■ **Document section**

━━━

Just receive mine today.  Pairing with SE846 and AK240.
 The cable just make what seem missing from the combo gone.
 Now my setup is perfect, hopefully that I will be able to stop with just this setup.
  
 http://i39.photobucket.com/albums/e189/titanpsp/IMG_0118_zpsbc6bb71c.jpg


----------



## fiascogarcia

darkmaxdevil said:


> Just receive mine today.  Pairing with SE846 and AK240.
> The cable just make what seem missing from the combo gone.
> Now my setup is perfect, hopefully that I will be able to stop with just this setup.
> 
> http://i39.photobucket.com/albums/e189/titanpsp/IMG_0118_zpsbc6bb71c.jpg


 
  
 BTW, how long is his delivery time right now?  I'm not in a rush on mine, just curious.  Thanks!


----------



## darkmaxdevil

fiascogarcia said:


> BTW, how long is his delivery time right now?  I'm not in a rush on mine, just curious.  Thanks!


 

 I am located in Thailand.  Ted took 2 weeks to finished my order and another 2 weeks to arrive at my house.


----------



## spook76

fiascogarcia said:


> BTW, how long is his delivery time right now?  I'm not in a rush on mine, just curious.  Thanks!




Email Ted directly he will tell you. It is one of the many reasons I love dealing with Ted as he will give you an honest and reasonable answer.


----------



## fiascogarcia

spook76 said:


> Email Ted directly he will tell you. It is one of the many reasons I love dealing with Ted as he will give you an honest and reasonable answer.


 
 Good point.  He is very responsive!


----------



## headwilier

1 week for manufacturing, 8 days delivery from US to Hong Kong


----------



## kh600rr

Hey, you guys also know Ted can fix cables also. He repaired my HD-800 cable.

━━━

■ **Source data**

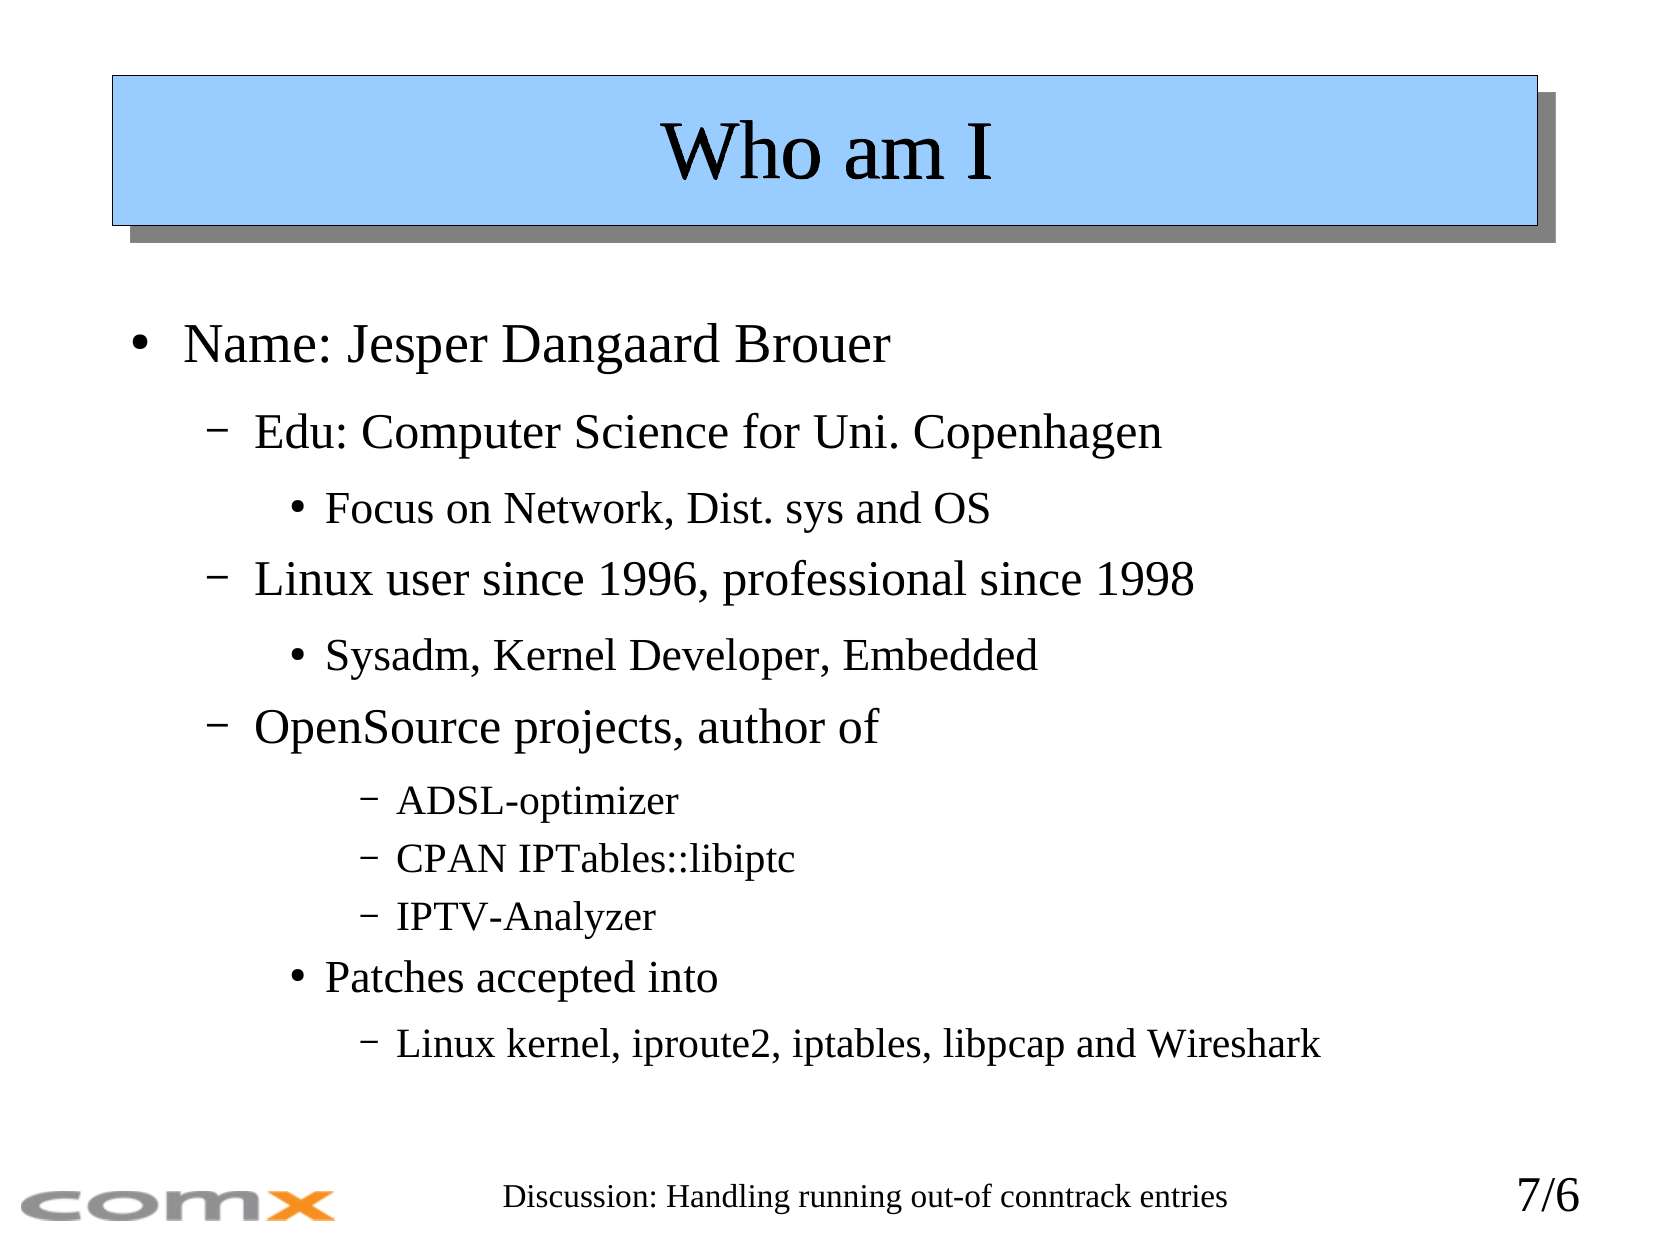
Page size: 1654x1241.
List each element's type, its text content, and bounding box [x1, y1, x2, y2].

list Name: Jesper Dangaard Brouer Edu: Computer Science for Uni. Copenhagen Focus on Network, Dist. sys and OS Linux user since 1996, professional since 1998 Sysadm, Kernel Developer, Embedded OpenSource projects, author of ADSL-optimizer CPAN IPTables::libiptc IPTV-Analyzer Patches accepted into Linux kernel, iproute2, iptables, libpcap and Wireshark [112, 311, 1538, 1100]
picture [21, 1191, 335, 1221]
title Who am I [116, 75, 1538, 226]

━━━

■ **To do**
1 > In the forum thread, how long did Ted take to finish the order for the poster located in Thailand?
2 > Swap "text content" for "visible text" in the rows from their start through the line with "List each element's", and give back only those lines without the picture.
The forum thread and the rows are unrelated material.

■ **Results by task**
1 > Two weeks.

2 >
Page size: 1654x1241.
List each element's type, its visible text, and bounding box [x1, y1, x2, y2].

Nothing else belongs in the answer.